I was taught that I should use " at the start of a quote and if it carries on in subsequent paragraphs, I should put ' at the end of the first paragraph, then start the second paragraph with ' and close again with ' and so on, until the final paragraph which I close with ' ". I cannot see any reference to this style.


I've never seen the style of quoting you mention in use.

Jesse Game-Brown's site states:

The AP Stylebook and The New York Times Manual of Style and Usage suggest beginning every paragraph of a multi-paragraph quote with quotation marks, but saving the concluding quotation marks for the end of the quotation.

It offers this as passage as an example:

“What we, the Tree Warriors, are, despite what we’ve heard, is nothing short of miraculous.
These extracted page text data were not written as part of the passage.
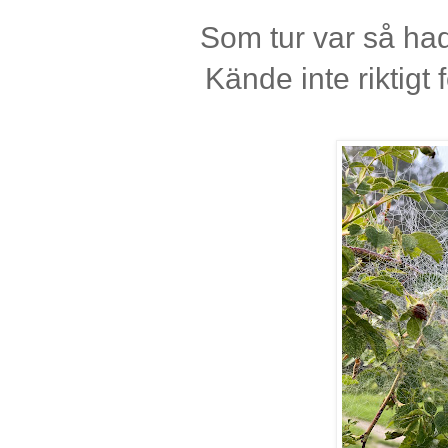
Som tur var så h
Kände inte riktigt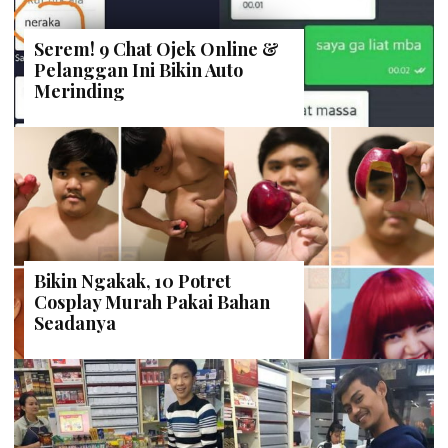
Serem! 9 Chat Ojek Online &
Pelanggan Ini Bikin Auto
Merinding
Bikin Ngakak, 10 Potret
Cosplay Murah Pakai Bahan
Seadanya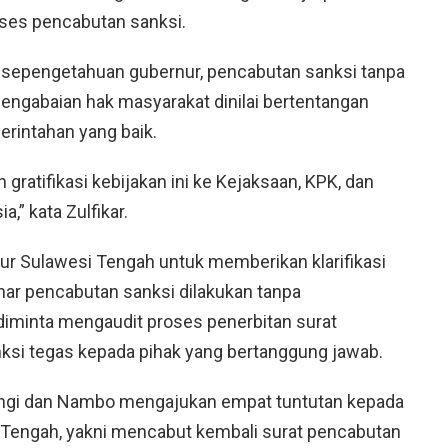
roses pencabutan sanksi.
 sepengetahuan gubernur, pencabutan sanksi tanpa
engabaian hak masyarakat dinilai bertentangan
erintahan yang baik.
ratifikasi kebijakan ini ke Kejaksaan, KPK, dan
” kata Zulfikar.
ur Sulawesi Tengah untuk memberikan klarifikasi
enar pencabutan sanksi dilakukan tanpa
iminta mengaudit proses penerbitan surat
ksi tegas kepada pihak yang bertanggung jawab.
ongi dan Nambo mengajukan empat tuntutan kepada
 Tengah, yakni mencabut kembali surat pencabutan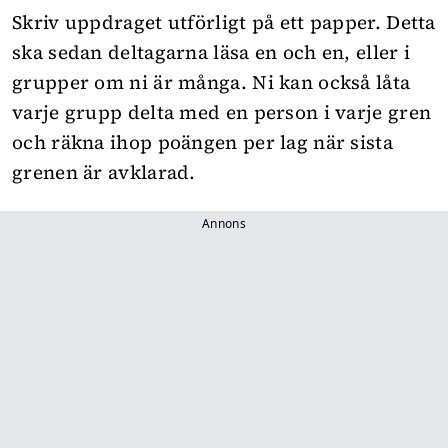
Skriv uppdraget utförligt på ett papper. Detta
ska sedan deltagarna läsa en och en, eller i
grupper om ni är många. Ni kan också låta
varje grupp delta med en person i varje gren
och räkna ihop poängen per lag när sista
grenen är avklarad.
Annons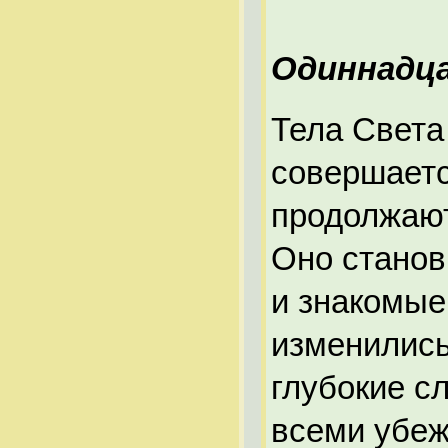
Одиннадц
Тела Света
совершаетс
продолжают
Оно станов
и знакомые
изменились
глубокие с
всеми убеж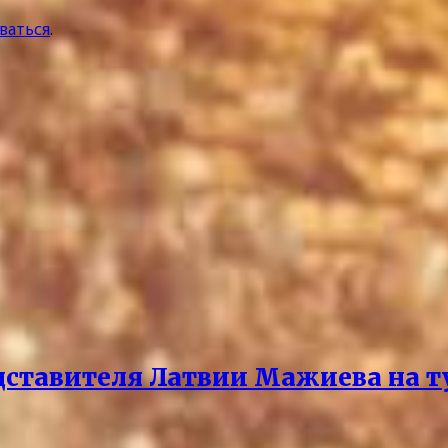
ваться
.
дставителя Латвии Мажиева на т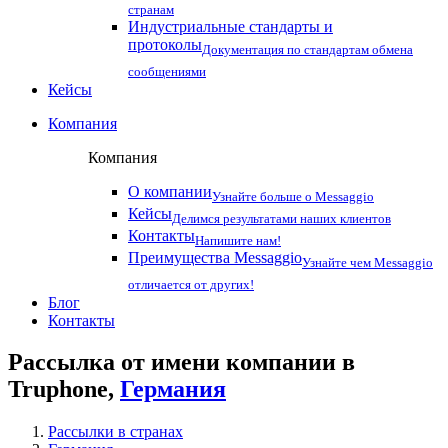
странам
Индустриальные стандарты и
протоколы
Документация по стандартам обмена
сообщениями
Кейсы
Компания
Компания
О компании
Узнайте больше о Messaggio
Кейсы
Делимся результатами наших клиентов
Контакты
Напишите нам!
Преимущества Messaggio
Узнайте чем Messaggio
отличается от других!
Блог
Контакты
Рассылка от имени компании в
Truphone,
Германия
Рассылки в странах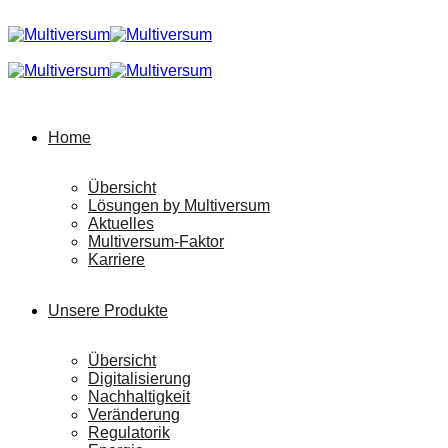
Home
Übersicht
Lösungen by Multiversum
Aktuelles
Multiversum-Faktor
Karriere
Unsere Produkte
Übersicht
Digitalisierung
Nachhaltigkeit
Veränderung
Regulatorik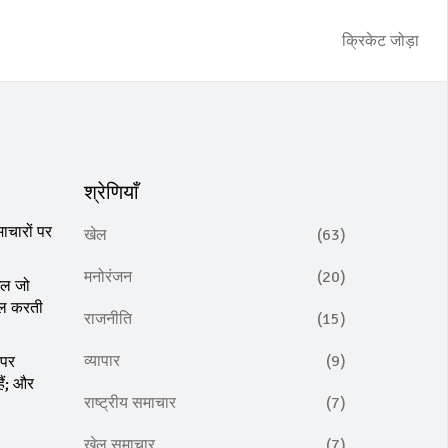
क्रिकेट जोड़ा
श्रेणियाँ
ाचारों पर
खेल
(63)
मनोरंजन
(20)
ेल जो
िल करती
राजनीति
(15)
व्यापार
(9)
 पर
ैं; और
राष्ट्रीय समाचार
(7)
खेल समाचार
(7)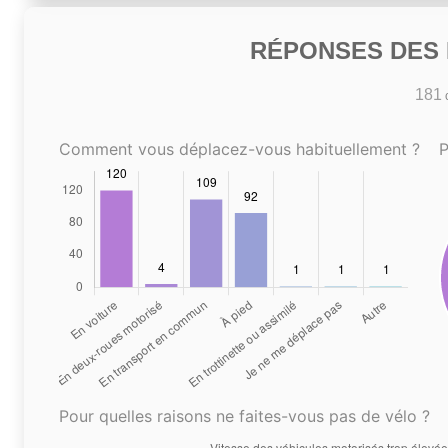
RÉPONSES DES N
181
c
Comment vous déplacez-vous habituellement ?
P
Pour quelles raisons ne faites-vous pas de vélo ?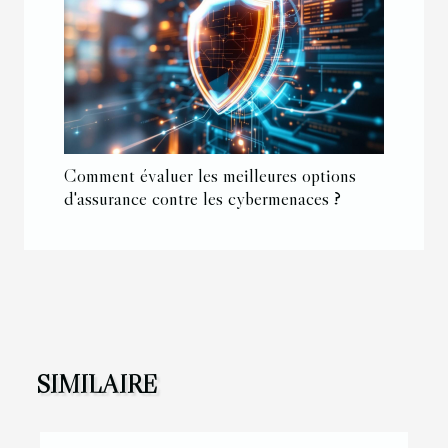
Comment évaluer les meilleures options
d'assurance contre les cybermenaces ?
SIMILAIRE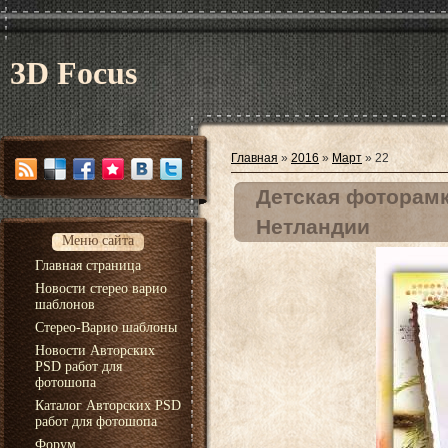
3D Focus
Главная
»
2016
»
Март
»
22
Детская фоторамк
Нетландии
Меню сайта
Главная страница
Новости стерео варио
шаблонов
Стерео-Варио шаблоны
Новости Авторских
PSD работ для
фотошопа
Каталог Авторских PSD
работ для фотошопа
Форум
Only the most insecure of politicians would dare to attack a group with our integrity and commitment to justice and happiness for all. We are not to be shaken by such words of weakness.

“My assistant, Belinda, tells me that our Tree Warriors association ranks highest among all the associations. Belinda is quite the researcher. Let’s have a round of applause for Belinda.”

This style is what I most commonly see used with multi-paragraph quotes.


Block quotes are usually the clearest way to indicate longer quotations. I've never seen the format you reference.

  • Thank you for your help. I agree that block quotation format is another option.